In the interview Yavuz flatly refuses to say anything that could be read as an inference to the ongoing court case or the manner in which Tasyapi had conducted its businesses with regard to the two NAC tenders. Yavuz is not doing this necessarily because the case is sub judice – no, he refuses because what is more important to him is that such a discussion would be a comparison of how Chinese and Turkish business entities conduct business on the African continent. And he eschews that. At one point in the interview Yavuz took over the notepad to personally jot down points on how far different are China and Turkey’s ways of doing business so as inveigh against the trajectory the interview has just taken that very minute.
He would rather re-emphasise the trade volumes between Turkey and Namibia – which the Turkish Ambassador to Namibia Berin Tulun put at US$56 million in 2017 (or N$761.6 million) when she spoke at the working session for the visiting Turkish business people and Namibian business community.
He would rather point out that Turkey is currently the only country that has constructed, with its own expertise, the world’s biggest airport or world’s largest terminal under one roof in Istanbul.
“The completion of the largest airport on this planet is opening on 30 October,” said Yavuz, funnelling the notion that really only a Turkish company has the required expertise to build Namibia’s airports at a cost affordable to tax payers. This is because, he says, most airports in Turkey are built on a public-private partnership model or build-operate and transfer model. The Turkish company had proposed such models when it pitched for Hosea Kutako International Airport.

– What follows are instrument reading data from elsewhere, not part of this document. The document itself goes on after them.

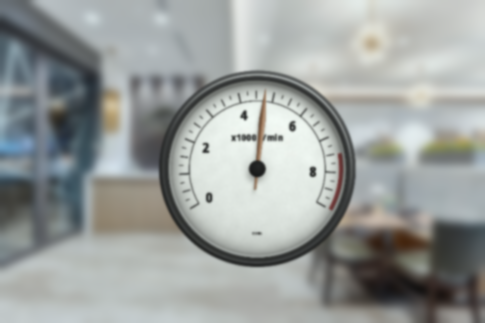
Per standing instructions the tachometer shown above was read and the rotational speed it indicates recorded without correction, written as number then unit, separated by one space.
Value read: 4750 rpm
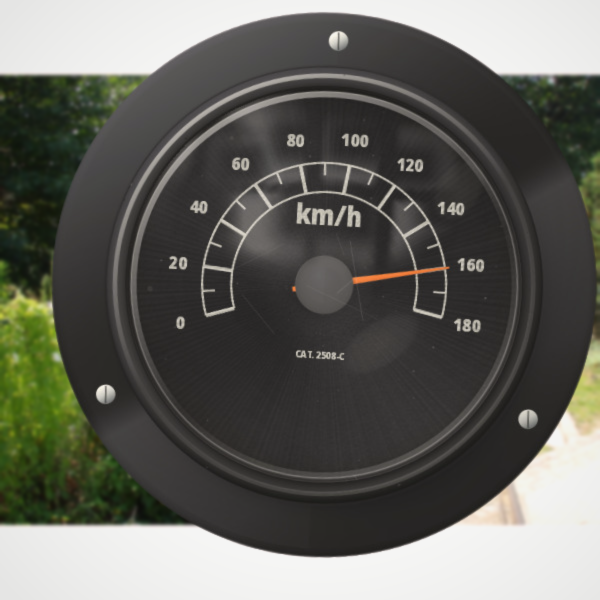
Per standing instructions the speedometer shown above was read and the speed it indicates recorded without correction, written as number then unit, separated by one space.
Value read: 160 km/h
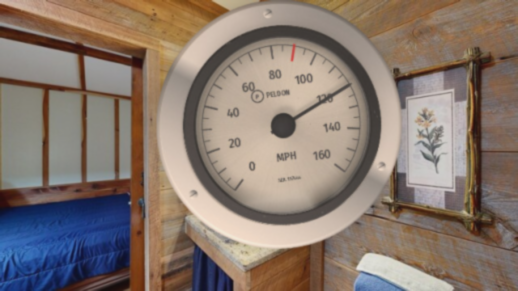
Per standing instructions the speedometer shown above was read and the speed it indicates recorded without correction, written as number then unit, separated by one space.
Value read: 120 mph
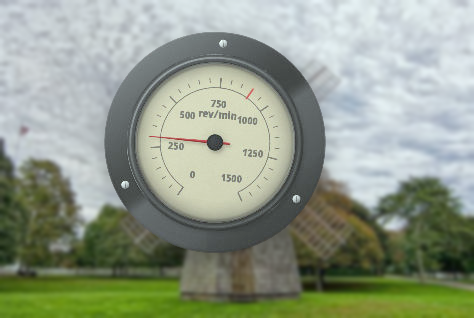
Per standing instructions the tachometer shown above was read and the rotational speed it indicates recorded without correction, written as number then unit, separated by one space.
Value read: 300 rpm
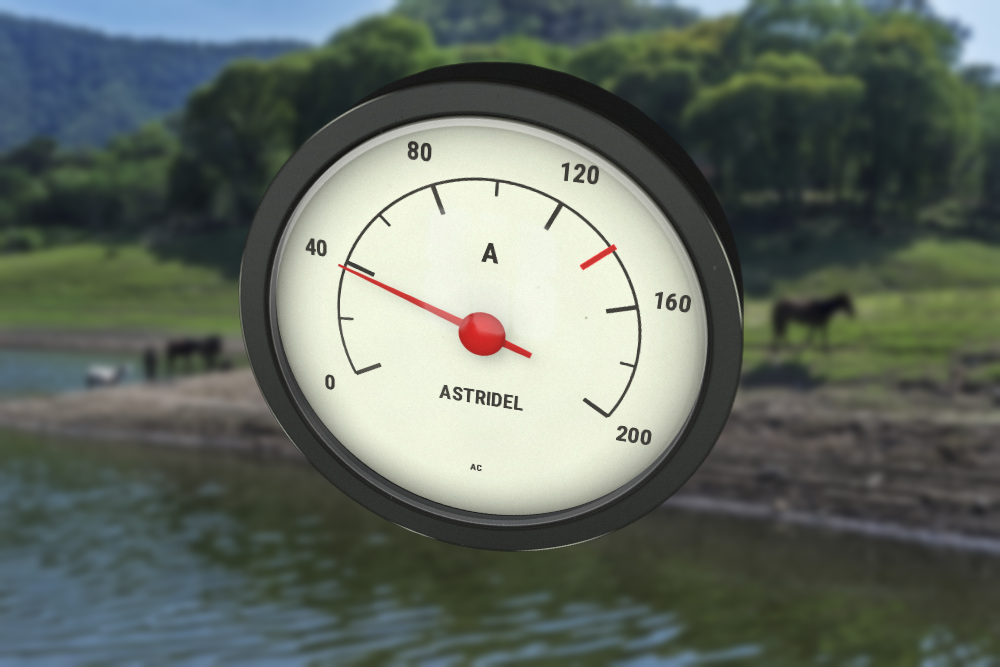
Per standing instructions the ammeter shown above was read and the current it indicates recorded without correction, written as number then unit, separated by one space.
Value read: 40 A
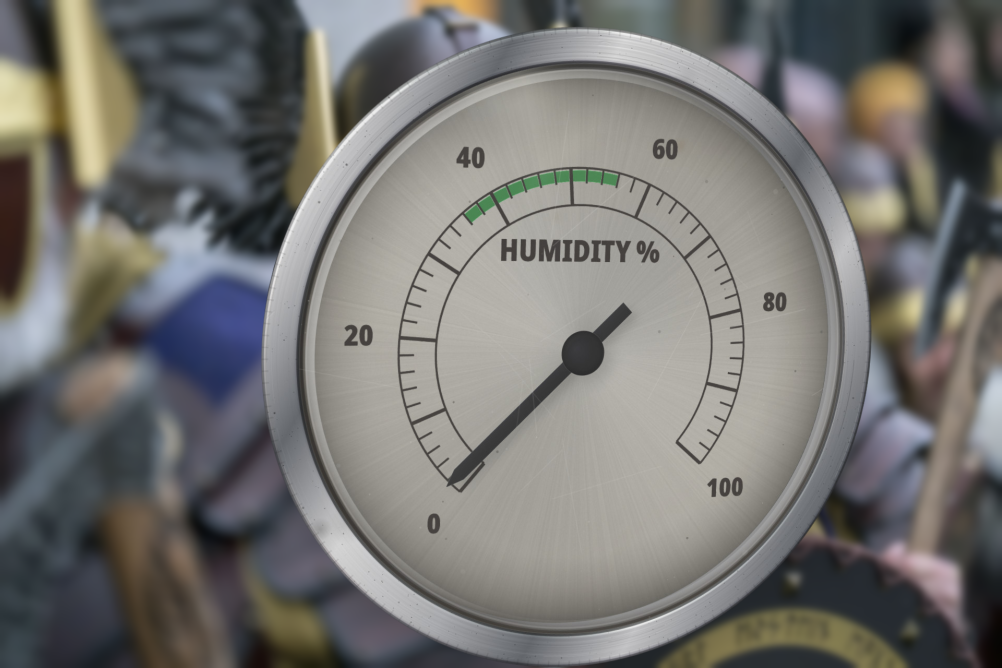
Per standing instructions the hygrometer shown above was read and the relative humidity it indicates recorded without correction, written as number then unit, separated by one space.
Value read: 2 %
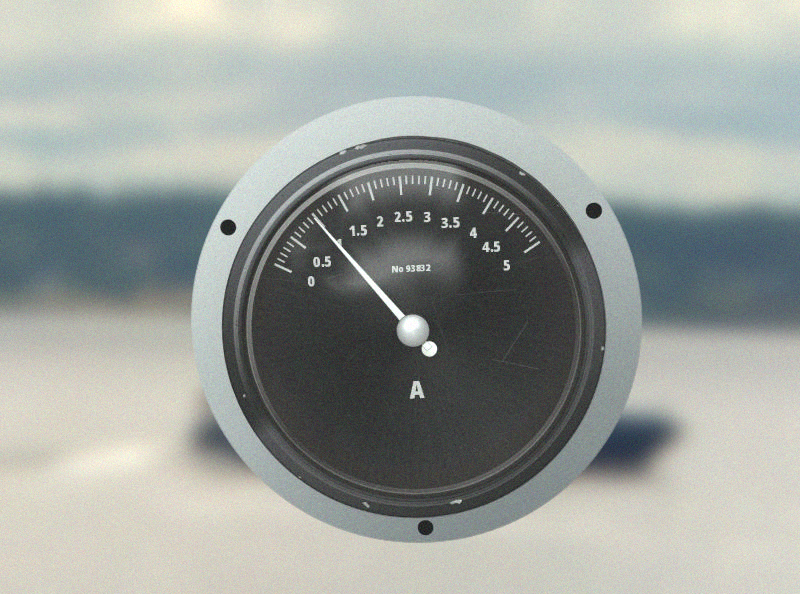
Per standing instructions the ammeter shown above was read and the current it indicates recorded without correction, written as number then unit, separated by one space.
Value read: 1 A
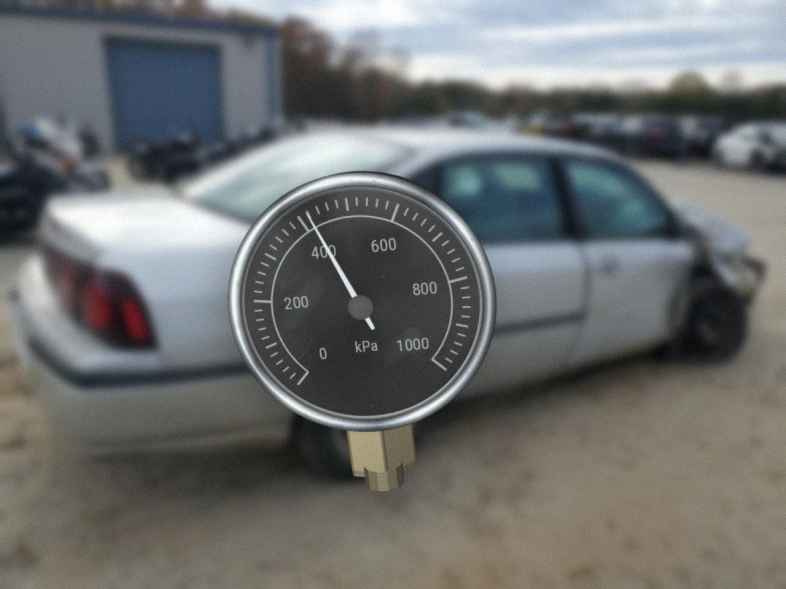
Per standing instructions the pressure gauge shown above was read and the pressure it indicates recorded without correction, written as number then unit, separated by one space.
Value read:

Istanbul Airport is set to be officially opened on October 29, which is Turkey’s Republic Day. The airport is set to ease traffic at Ataturk International Airport, handle 250 airlines flying to more than 350 destinations from six runways, and serve 150 million passengers, and have the capacity to seat 20,000 waiting passengers at any given time.
Also, he says Turkey has so much to offer in terms of business services and tourism. This is contrary to what Chinese companies do, which is basically to offer engineering, procurement and construction services.

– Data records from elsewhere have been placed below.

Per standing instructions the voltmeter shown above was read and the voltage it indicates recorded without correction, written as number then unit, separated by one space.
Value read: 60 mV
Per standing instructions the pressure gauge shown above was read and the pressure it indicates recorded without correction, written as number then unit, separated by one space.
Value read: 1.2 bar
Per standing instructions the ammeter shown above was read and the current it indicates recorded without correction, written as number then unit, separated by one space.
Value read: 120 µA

“And China tends to be overpriced on those services,” he says, before adding: “China is a great power and an economic power that has damaged many colonialist west leverage on this continent.” And just like China, Turkey has also, as a non-colonialist, seriously entered all corners of the African continent.
He then goes on to mention various initiatives and business undertakings in African countries. But that is as far as he would go in assuaging a question on business ethics of Turkish business interests on the continent.